EL PSICÓLOGO
José terminó la sesión con el último paciente del día, justo a tiempo para ir a casa.
Era Psicólogo, y se especializaba por así decirlo, en terapia a caballeros con problemas para sentirse interesados en los problemas de sus esposas. Hombres a los que no se les facilitaba el hacer conexión con los sentimientos de sus parejas, abrazarlas y confortarlas sin dejar de sentir extraño el gesto, o soltar la carcajada al hacerlo en una súbita demostración de nerviosismo extremo pero, que para ellas, no reflejaba otra cosa que una apatía hacia su relación.
Obviamente, si el esposo asistía a la sesión pidiendo ayuda era debido a que le interesaba el bienestar de su matrimonio. Así que ahí estaba él, despidiendo a Bernardo y agendando una cita para la semana siguiente.
Ese paciente tenía problemas serios, ya que su esposa Brenda mantenía un Síndrome de Espejo orientado a su hija, en la que la chica era la viva imagen de su madre. Y no por el parecido, sino por el motivo de hacer todo juntas.
Misma profesión, misma ropa, mismos intereses, e incluso en el recientemente inaugurado curso de cocina, se negaban a hacer equipo con otros integrantes del salón. Siempre debían ser ellas un equipo, a pesar de la amenaza de cancelarles la inscripción. Era un problema para el marido ya el tener que intentar consolar a su esposa sin sentirse ridículo, como para tener que consolar de alguna decepción en el guiso presentado o de algún problema suscitado en el día ya que ambas trabajaban juntas, a su hija también, vistiendo igual a su madre inclusive.
Había muchos otros pacientes con casos singulares, como Héctor, que no atinaba poder dar a Martha, su cónyuge, lo que le pedía. Y no solo en lo material sino en cuanto a personalidad se refería, ya que la chica se mantenía siempre a la moda, y era de un ego del tamaño del Everest. Así que el hombre batallaba y hacía auténticas proezas para satisfacerla en todo lo que le solicitaba, cambiando de peinado, arreglando su barba, y comprando ropa de ciertas marcas para estar a su altura.
Por supuesto, al momento de requerir ella unos brazos dispuestos a dar el confort y la tranquilidad que su ajetreada vida no podía, él se declaraba incapaz. El abrazo se antojaba frío y sin ese dejo de seguridad que necesitaba. En vez de transmitirle un – “Cariño, todo estará bien”, sonaba y se percibía más como un – “Pásame el control remoto, que la patada inicial está a punto de darse”.
Julieta, la esposa de Carlos, mantenía una férrea costumbre de sentirse culpable por todo eso que no podía ser. Desde ser rubia natural, hasta su inseguridad por haber tomado la mejor decisión en los detalles más insignificantes. Y, como siempre, el pecho de Carlos era el sitio ideal para llorar y pedir perdón por aquello en lo que ella le fallaba.
Él, simplemente, la abrazaba y miraba hacia otro lado, aguardando a que finalizara su retahíla de balbuceos para poder darle un beso en la frente y soltarla, tratando de que su mirada no delatara que pensaba en otras cosas mientras ella hablaba.
Así, sesión tras sesión, él ayudaba a esos hombres a abrirse ante el incierto y desconocido campo de el consuelo, el abrazo cariñoso, el oído atento, y la mente ubicada y dirigida a lo que sus esposas les solicitaban en realidad y no a lo que ellos creían que expresaban.

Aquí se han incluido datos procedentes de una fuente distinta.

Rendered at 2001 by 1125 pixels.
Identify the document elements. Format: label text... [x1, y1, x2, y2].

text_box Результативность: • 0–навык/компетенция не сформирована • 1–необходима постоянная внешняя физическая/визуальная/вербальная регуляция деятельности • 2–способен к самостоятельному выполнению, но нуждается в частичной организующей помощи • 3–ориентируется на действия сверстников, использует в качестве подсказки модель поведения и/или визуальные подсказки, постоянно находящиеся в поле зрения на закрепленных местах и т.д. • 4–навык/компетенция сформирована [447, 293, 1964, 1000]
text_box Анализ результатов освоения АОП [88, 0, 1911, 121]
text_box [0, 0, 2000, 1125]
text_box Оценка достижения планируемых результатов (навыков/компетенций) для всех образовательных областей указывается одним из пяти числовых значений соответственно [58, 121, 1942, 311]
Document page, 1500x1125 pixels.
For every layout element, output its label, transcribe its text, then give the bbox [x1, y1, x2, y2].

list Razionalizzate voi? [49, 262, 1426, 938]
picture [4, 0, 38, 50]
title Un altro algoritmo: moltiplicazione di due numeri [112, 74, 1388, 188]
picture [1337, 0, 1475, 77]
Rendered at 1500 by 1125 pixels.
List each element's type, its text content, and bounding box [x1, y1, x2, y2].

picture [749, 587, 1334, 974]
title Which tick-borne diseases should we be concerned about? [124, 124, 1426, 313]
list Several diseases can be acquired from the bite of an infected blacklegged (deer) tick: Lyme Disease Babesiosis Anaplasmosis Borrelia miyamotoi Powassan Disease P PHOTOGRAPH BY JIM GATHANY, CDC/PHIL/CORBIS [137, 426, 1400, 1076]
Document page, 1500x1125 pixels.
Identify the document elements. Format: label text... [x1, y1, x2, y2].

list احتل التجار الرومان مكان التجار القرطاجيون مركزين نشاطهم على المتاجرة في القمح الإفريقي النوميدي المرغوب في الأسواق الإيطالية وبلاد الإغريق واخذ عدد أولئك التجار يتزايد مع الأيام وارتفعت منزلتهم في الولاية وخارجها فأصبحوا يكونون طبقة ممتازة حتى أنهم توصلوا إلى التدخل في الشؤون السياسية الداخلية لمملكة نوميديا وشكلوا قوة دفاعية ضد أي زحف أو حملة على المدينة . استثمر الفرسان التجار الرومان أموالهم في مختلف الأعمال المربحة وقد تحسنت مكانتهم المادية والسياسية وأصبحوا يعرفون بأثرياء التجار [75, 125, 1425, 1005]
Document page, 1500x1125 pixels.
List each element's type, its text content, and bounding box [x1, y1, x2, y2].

José condujo por entre el tráfico de la noche, hacia el edificio de apartamentos donde vivía. Al detenerse en un semáforo, compró con una vendedora ambulante algunas rosas, que depositó con suavidad en el asiento del copiloto, como si estuviesen dormidas y temiese despertarlas.
Llegó hasta el edificio y condujo despacio por el estacionamiento hasta la zona cercana al área de escaleras. Nunca usaba el ascensor, ya que le producía un dejo de claustrofobia, que aún a pesar de poder controlar si se hallaba solo minutos en él, la verdadera razón era que le disgustaba tener que saludar a los vecinos. Nunca faltaba quien le comenzara a narrar su último sueño, o comentarle la “aberrante manía recién empezada” por alguna sobrina o parienta.
Abrió la puerta de su departamento, depositando las llaves en un bol de cerámica colocado en la entrada para ese fin, y colgando el abrigo en un perchero al lado de la puerta. Las rosas las llevó a la cocina, desanudando el lazo y tomando 3 de ellas con cariño.
Una mujer delgada, portando un diminuto vestido apareció por el pasillo, sonriéndole.